# Work item
Using the entries below, copy exactly each line from the line with "For every layout element, output its label and" up to and including the line with "List each element's", with every picture left out.
━━━ Provided material
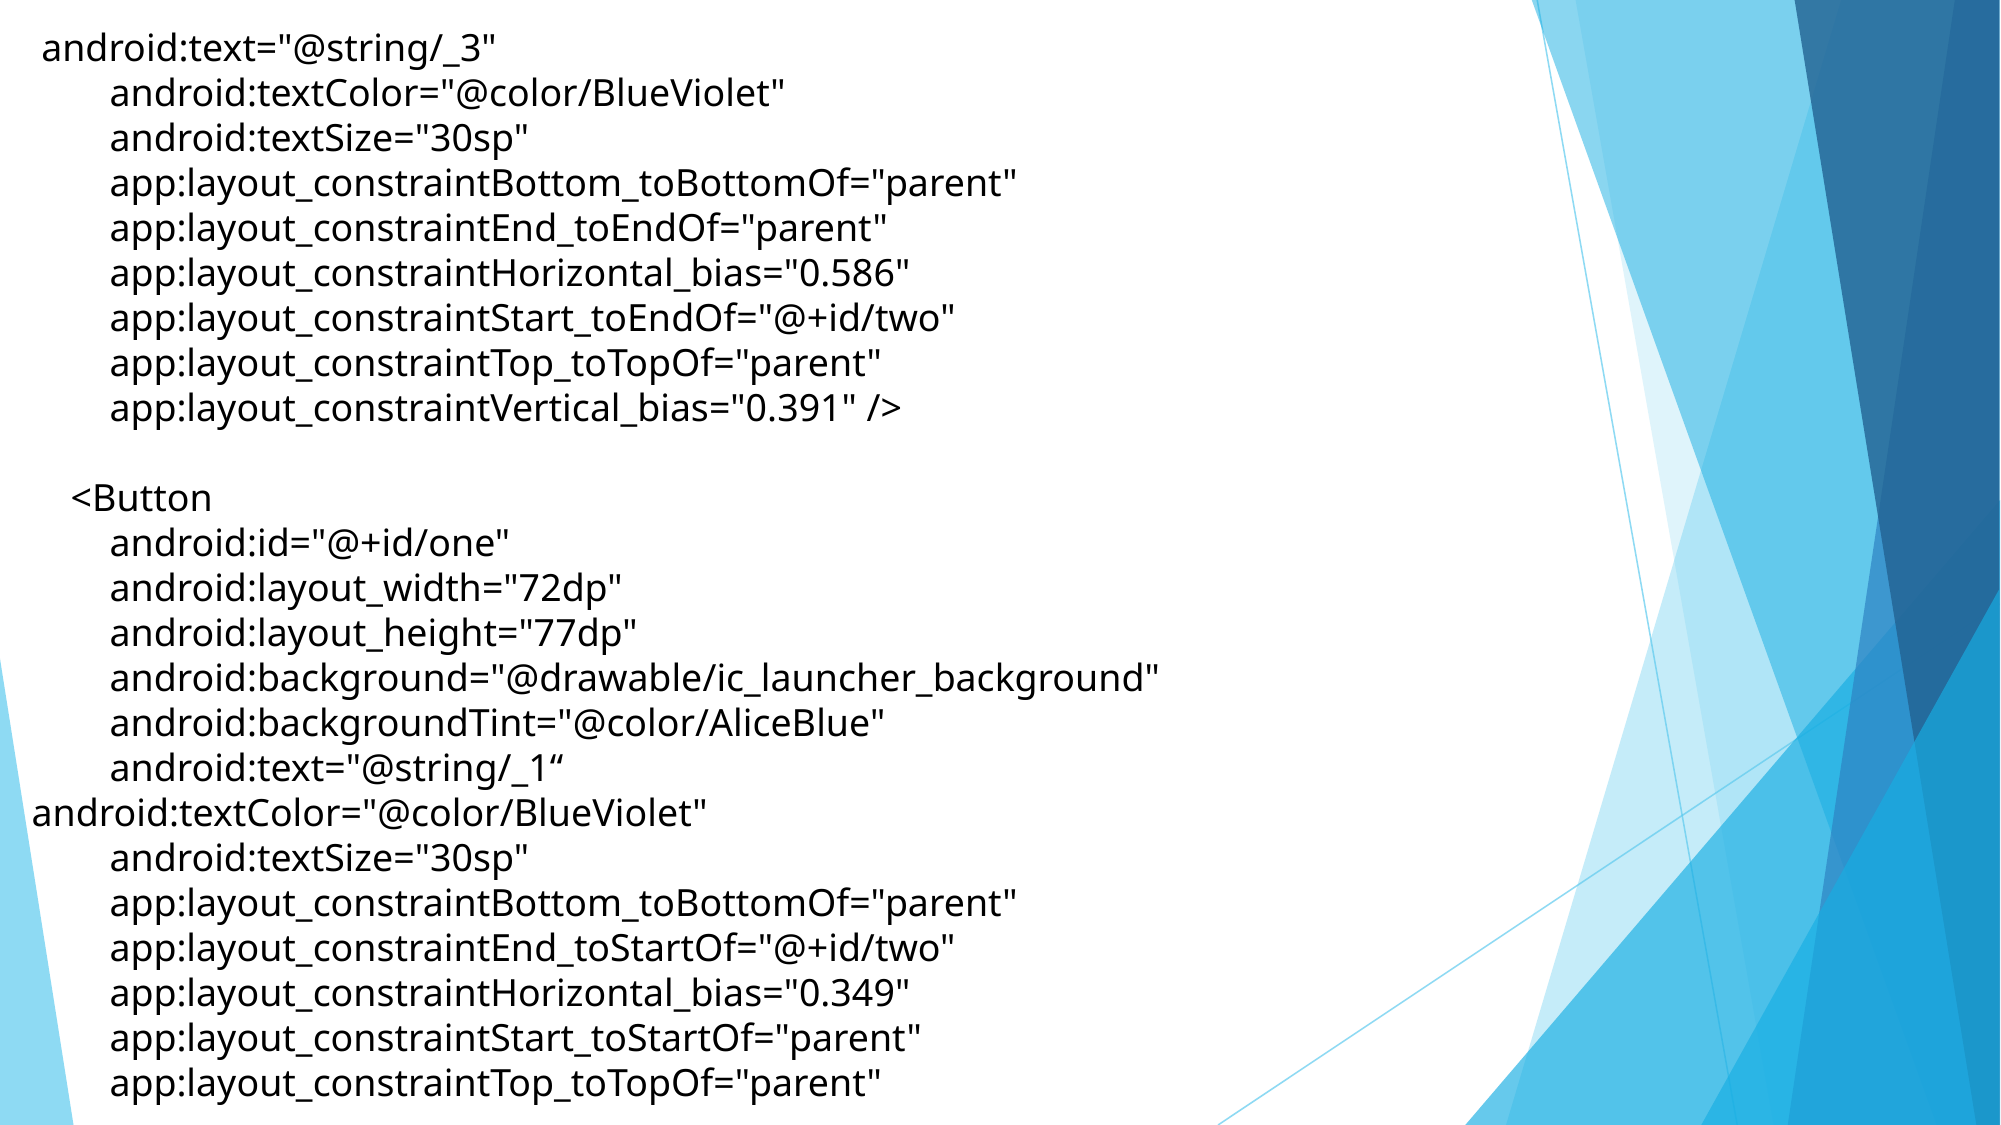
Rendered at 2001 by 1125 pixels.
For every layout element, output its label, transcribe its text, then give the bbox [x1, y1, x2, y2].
━━━━━━
━━━ Provided material
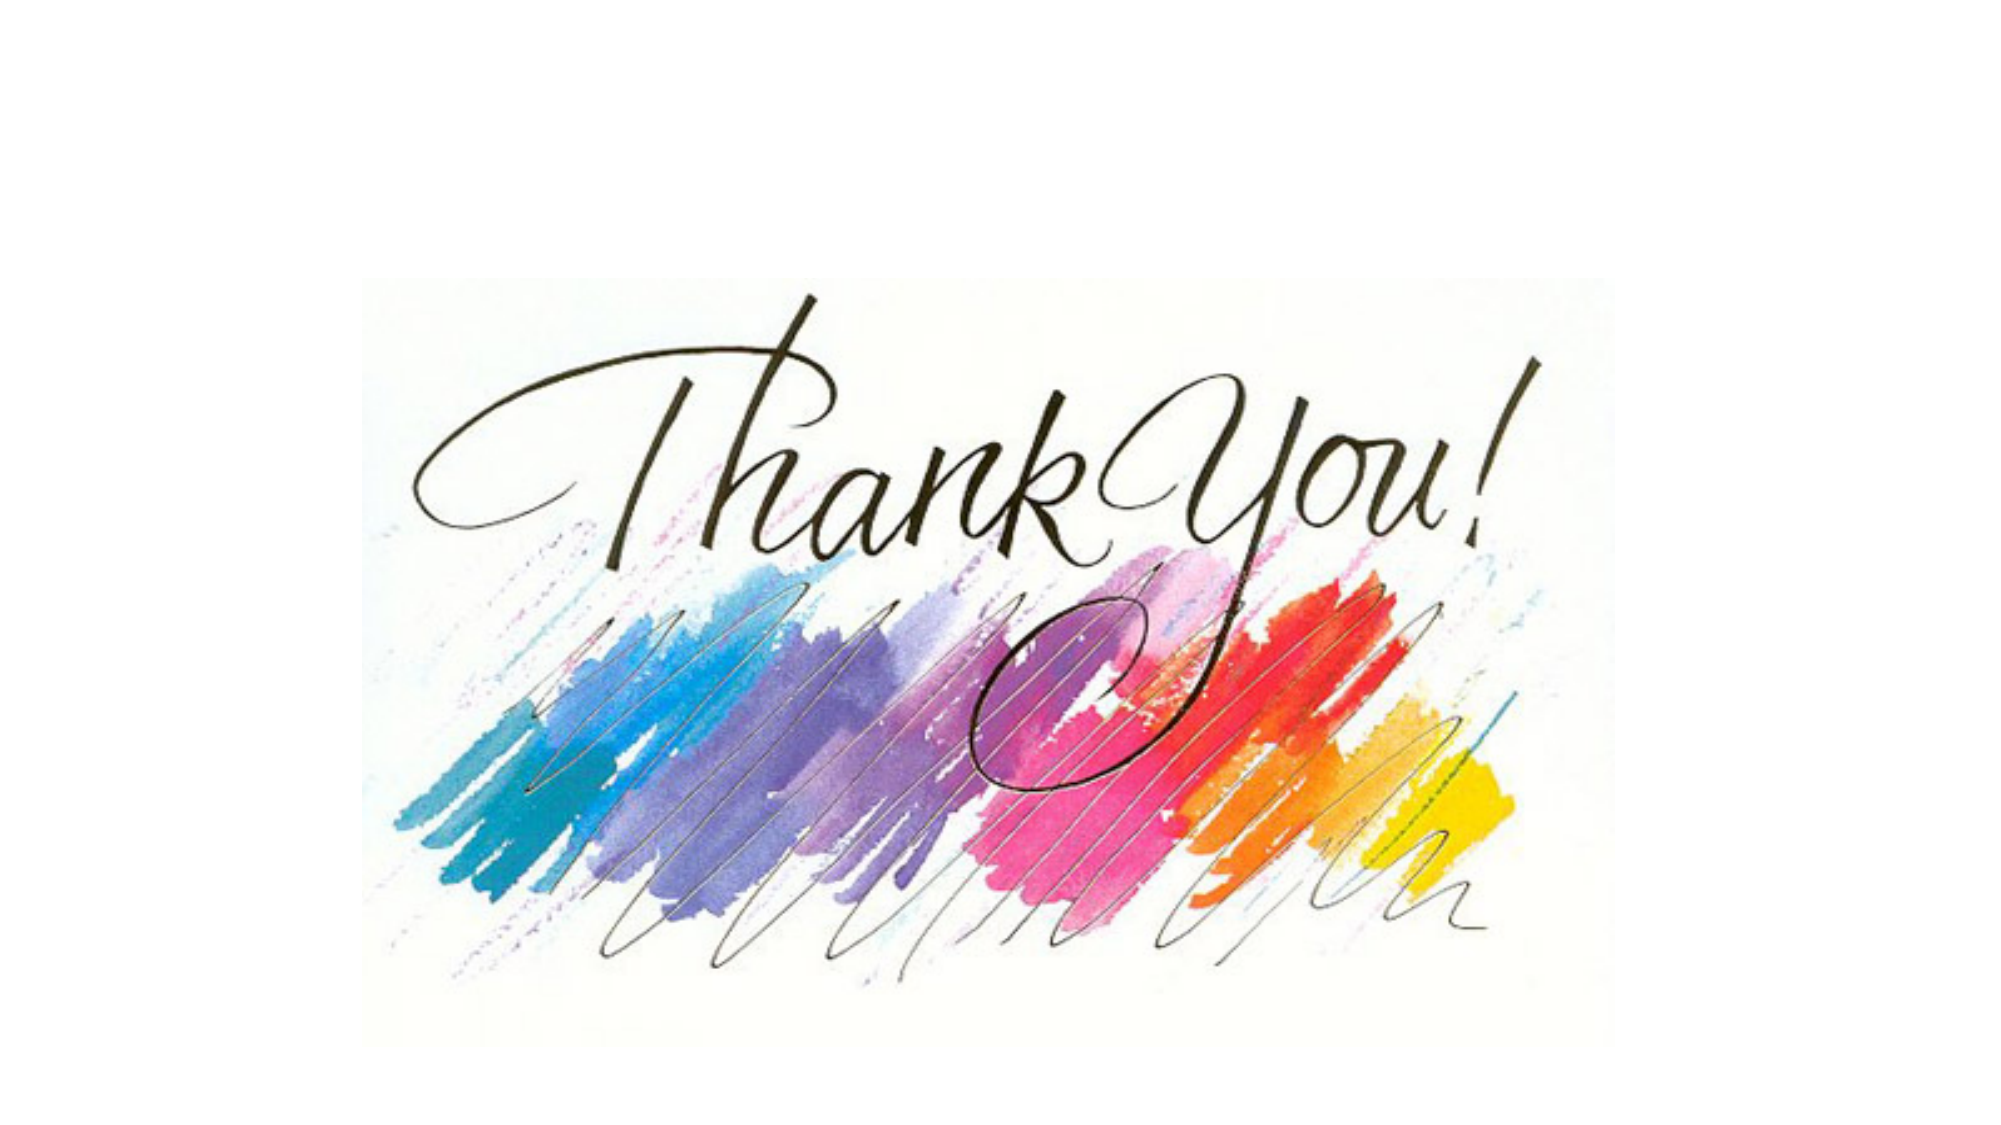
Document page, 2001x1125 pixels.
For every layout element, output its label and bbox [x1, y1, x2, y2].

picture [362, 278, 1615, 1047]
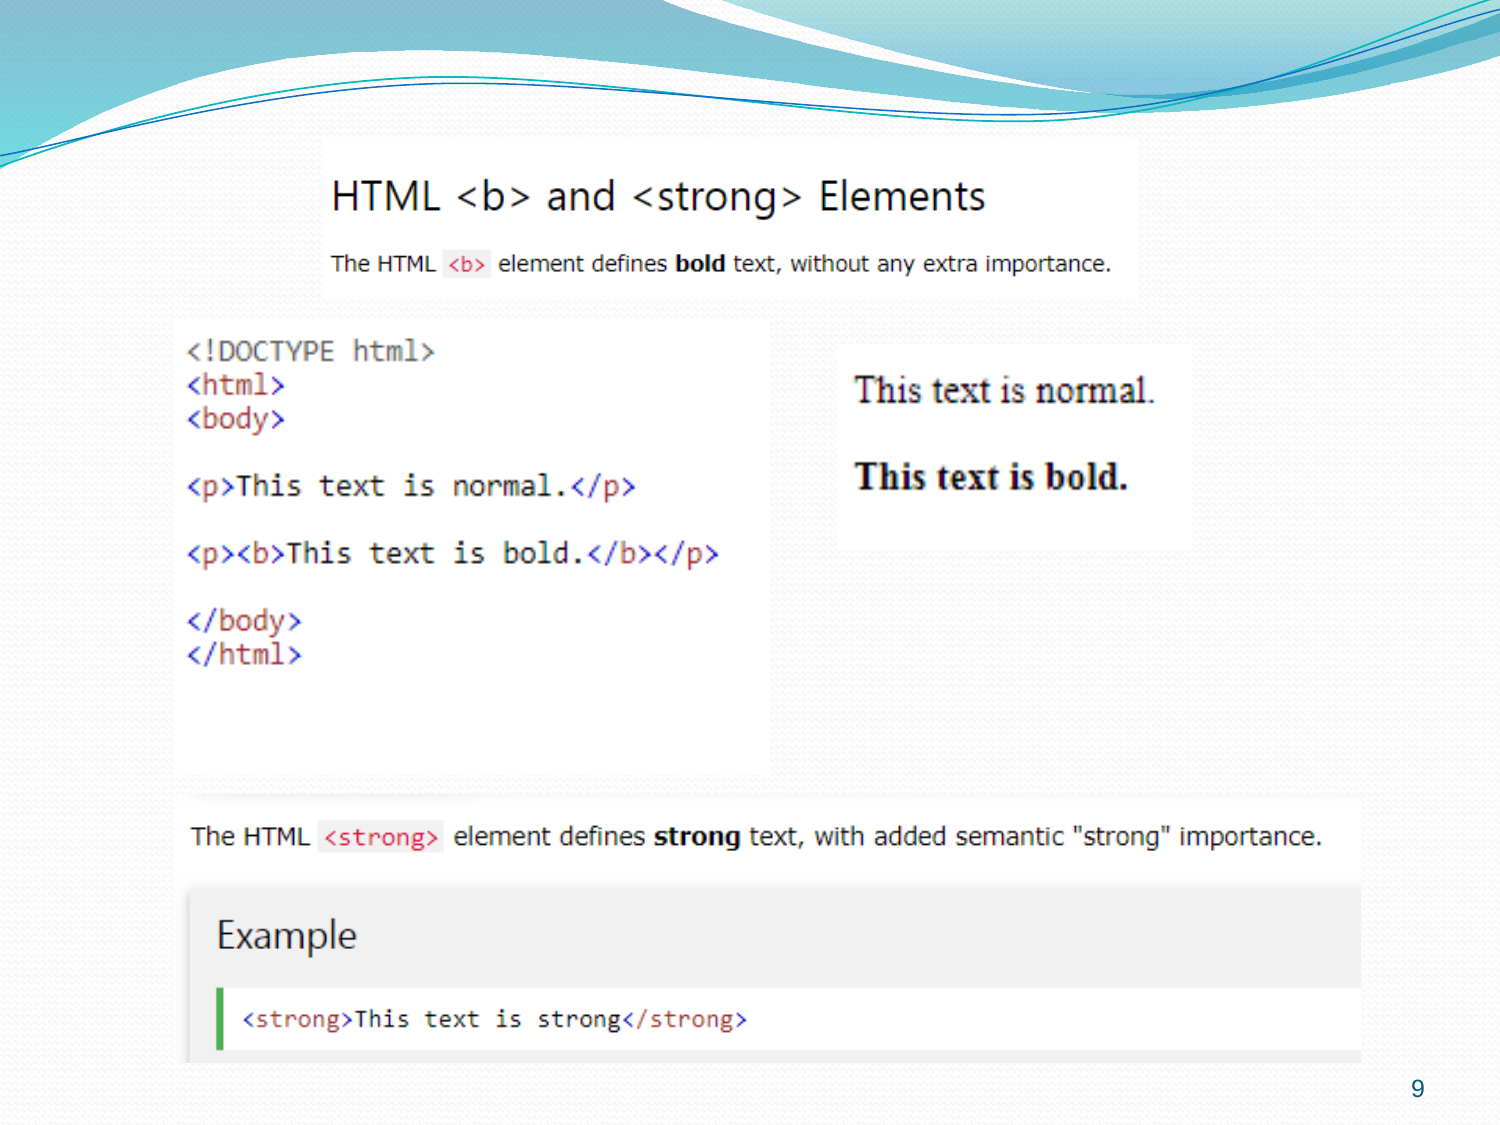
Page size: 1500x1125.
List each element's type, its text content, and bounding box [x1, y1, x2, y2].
━━━━━━
# The answer
For every layout element, output its label and bbox [x1, y1, x2, y2].

picture [362, 278, 1615, 1047]
Page size: 1500x1125.
List each element's type, its text content, and bounding box [x1, y1, x2, y2].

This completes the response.